Der Ehrenleopard für Todd Haynes eröffnet den Abend, und dann folgt der bislang beste Film auf der Piazza Grande, „Chien“ von Samuel Benchetrit. Jacques, ein Familienvater, wird von seiner Frau unter fadenscheinigen Gründen aus Haus und Bett geworfen, verliert in Folge auch seinen Job, und selbst der kleine Hund, den er kauft, wird fast sofort nach dem Kauf vom Bus überfahren. Aber so böse und düster die Situation auch ist, auf Jacques Gesicht bleibt immer ein knopfaugiges Lächeln, die Welt scheint für ihn ein freundlicher Ort zu bleiben. Auch als der brutal-sadistische Hundehändler ihn bei sich aufnimmt wie man einen streunenden Hund aufnimmt, und ihn auch so behandelt, auf dem Boden schlafen inklusive, bleibt er freundlich, hündisch-devot möchte man sagen.
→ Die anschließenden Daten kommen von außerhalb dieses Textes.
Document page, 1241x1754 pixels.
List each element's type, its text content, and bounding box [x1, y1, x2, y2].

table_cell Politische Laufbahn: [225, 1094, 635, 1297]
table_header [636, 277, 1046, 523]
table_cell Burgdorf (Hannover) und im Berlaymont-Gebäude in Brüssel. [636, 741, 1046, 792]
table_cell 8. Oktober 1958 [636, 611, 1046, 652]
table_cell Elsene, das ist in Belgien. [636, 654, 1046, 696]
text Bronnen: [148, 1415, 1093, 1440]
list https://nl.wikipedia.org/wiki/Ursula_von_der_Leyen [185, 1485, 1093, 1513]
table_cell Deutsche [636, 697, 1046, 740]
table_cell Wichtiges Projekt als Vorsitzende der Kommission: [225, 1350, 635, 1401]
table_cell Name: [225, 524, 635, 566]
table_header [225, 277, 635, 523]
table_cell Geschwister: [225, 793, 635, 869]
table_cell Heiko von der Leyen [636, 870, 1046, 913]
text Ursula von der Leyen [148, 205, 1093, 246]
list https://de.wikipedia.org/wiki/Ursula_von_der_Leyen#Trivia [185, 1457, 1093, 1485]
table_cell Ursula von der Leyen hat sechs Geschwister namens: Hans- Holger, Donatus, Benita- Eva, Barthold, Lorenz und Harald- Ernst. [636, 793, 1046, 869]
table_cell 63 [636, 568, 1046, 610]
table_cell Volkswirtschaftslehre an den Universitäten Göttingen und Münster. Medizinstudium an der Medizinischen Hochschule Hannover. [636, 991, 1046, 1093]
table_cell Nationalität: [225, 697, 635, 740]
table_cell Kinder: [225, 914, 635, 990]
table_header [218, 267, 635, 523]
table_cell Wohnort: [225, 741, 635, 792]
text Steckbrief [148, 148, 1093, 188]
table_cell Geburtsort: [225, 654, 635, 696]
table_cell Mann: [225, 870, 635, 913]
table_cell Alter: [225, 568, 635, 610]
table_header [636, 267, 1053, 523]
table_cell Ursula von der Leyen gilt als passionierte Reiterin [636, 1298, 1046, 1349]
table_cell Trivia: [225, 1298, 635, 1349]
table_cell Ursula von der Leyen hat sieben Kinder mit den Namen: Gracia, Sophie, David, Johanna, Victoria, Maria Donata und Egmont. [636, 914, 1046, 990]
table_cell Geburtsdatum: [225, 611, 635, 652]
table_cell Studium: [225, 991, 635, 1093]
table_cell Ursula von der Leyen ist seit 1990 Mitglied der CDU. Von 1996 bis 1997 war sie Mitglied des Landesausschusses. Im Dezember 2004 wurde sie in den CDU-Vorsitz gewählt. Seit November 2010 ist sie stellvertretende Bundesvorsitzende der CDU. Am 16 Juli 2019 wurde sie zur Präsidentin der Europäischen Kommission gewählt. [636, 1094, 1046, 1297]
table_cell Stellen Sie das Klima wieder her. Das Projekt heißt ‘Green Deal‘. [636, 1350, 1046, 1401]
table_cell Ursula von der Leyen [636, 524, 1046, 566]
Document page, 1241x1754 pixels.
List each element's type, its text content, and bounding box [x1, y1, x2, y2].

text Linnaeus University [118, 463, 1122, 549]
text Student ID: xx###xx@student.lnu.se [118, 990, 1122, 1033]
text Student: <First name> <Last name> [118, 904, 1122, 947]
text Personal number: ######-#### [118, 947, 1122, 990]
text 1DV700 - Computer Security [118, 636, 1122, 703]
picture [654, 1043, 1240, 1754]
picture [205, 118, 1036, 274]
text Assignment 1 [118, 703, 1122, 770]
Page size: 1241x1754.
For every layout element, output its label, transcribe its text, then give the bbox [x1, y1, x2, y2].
Bis er, als es dann doch zu viel wird, in ebendieser Hundeart doch reagiert, war der Film bis dahin schon sehr schräg und immer wieder auch etwas surreal, driftet er danach völlig ins Surreale ab und findet so ein grossartiges Ende, das man auf keinen Fall verraten darf. Schön dass es solche Filme gibt, die Geschichten abseits der Trampelpfade erzählen, die sich im Kopf des Zuschauers auch noch länger ausbreiten und weiter- oder umerzählen lassen.